What is being asked: Would you restate all the entries exactly, leaving nothing out?

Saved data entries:
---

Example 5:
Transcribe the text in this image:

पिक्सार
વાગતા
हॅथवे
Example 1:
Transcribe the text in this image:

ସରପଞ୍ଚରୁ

Reply:
---

Example 5:
Transcribe the text in this image:

पिक्सार
વાગતા
हॅथवे
Example 1:
Transcribe the text in this image:

ସରପଞ୍ଚରୁ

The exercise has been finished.